Periskop.id - Badan Meteorologi, Klimatologi, dan Geofisika (BMKG) menetapkan status Awas untuk potensi kekeringan meteorologis di tujuh provinsi. Peringatan ini menyusul intensitas El Nino yang diproyeksi melampaui kategori kuat dan bertahan hingga awal 2027.
Kepala BMKG Teuku Faisal Fathani menjelaskan, pihaknya memperkuat mitigasi lewat Operasi Modifikasi Cuaca di sejumlah wilayah prioritas. Ia menambahkan, BMKG juga menggalang respons cepat dan terintegrasi dari berbagai pihak untuk mengantisipasi lonjakan kebakaran hutan dan lahan serta kekeringan.
"Wilayah Indonesia saat ini mengalami hari tanpa hujan dengan kategori sangat pendek hingga ekstrem panjang. HTH terpanjang selama 90 hari terjadi di pos hujan BPP Pajangan, Kabupaten Bantul, DI Yogyakarta," tulis BMKG dalam Analisis Dinamika Atmosfer Dasarian III Juli 2026, Senin (3/8).
Data monitoring BMKG mencatat, hari tanpa hujan panjang selama 21-30 hari berturut-turut terjadi di 322 titik.

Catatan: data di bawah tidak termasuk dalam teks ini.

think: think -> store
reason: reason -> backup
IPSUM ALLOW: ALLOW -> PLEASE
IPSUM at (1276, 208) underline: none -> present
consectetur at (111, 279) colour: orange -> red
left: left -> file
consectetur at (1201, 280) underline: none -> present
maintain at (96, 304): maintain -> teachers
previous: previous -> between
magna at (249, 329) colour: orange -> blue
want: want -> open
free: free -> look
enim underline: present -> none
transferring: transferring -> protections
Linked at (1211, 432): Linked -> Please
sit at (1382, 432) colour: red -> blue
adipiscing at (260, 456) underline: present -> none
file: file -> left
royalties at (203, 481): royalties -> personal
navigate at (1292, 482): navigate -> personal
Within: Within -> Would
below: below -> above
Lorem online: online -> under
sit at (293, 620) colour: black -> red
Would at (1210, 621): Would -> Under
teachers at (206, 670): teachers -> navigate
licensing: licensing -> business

Kategori sangat panjang (31-60 hari) tercatat di 1.657 titik, sementara kategori ekstrem panjang di atas 60 hari mencapai 306 titik.
Indeks IOD dasarian tercatat sebesar +0,715, sedangkan nilai SSTA di region Nino3.4 mencapai +2,45. Kedua indikator ini, menurut BMKG, mengonfirmasi El Nino sedang berlangsung dengan intensitas kuat.
Status Awas berlaku di sebagian kabupaten/kota Jawa Barat, Jawa Tengah, DI Yogyakarta, Jawa Timur, Bali, Nusa Tenggara Barat, dan Nusa Tenggara Timur. Level Siaga mencakup lebih banyak provinsi, termasuk Kepulauan Bangka Belitung, Lampung, Banten, Sulawesi Utara, hingga Gorontalo.
Sementara status Waspada mencakup wilayah yang lebih luas lagi, mulai dari Sumatra Selatan, Kalimantan, Sulawesi, Maluku, hingga DKI Jakarta, Papua Barat, dan Papua Barat Daya.
BMKG mencatat, hingga akhir Juli 2026, sebanyak 73,8% wilayah Indonesia atau 516 Zona Musim telah memasuki musim kemarau. Curah hujan pada Dasarian I Agustus 2026 diprediksi berada di kategori rendah hingga menengah, yakni 0-150 mm per dasarian.
BMKG merekomendasikan pelaku usaha tani menyusun ulang jadwal awal musim tanam dan memilih varietas tahan kering. Pengelola sumber daya air dan energi diminta menghitung ketersediaan air baku serta mengantisipasi dinamika produksi listrik PLTA.
"Pemangku kepentingan dan masyarakat luas perlu mewaspadai kondisi ini, sekaligus menyiapkan mekanisme respons cepat untuk mengantisipasi potensi perubahan sebaran penyakit DBD dan malaria, serta ancaman heat stroke akibat cuaca panas ekstrem," tulis BMKG.
Minimnya curah hujan disebut turut menekan kualitas udara, yang berpotensi menaikkan risiko penyakit ISPA di berbagai daerah. Di sisi lain, BMKG menyebut pelaku sektor perikanan dan tambak garam dapat memanfaatkan momentum kemarau untuk mengoptimalkan produksi garam serta memaksimalkan fenomena upwelling guna menaikkan hasil tangkapan ikan.
"Tak kalah penting, pengelola sektor kehutanan dan kebencanaan wajib meningkatkan kesiapsiagaan menghadapi ancaman kekeringan serta potensi kebakaran hutan dan lahan," tegas BMKG.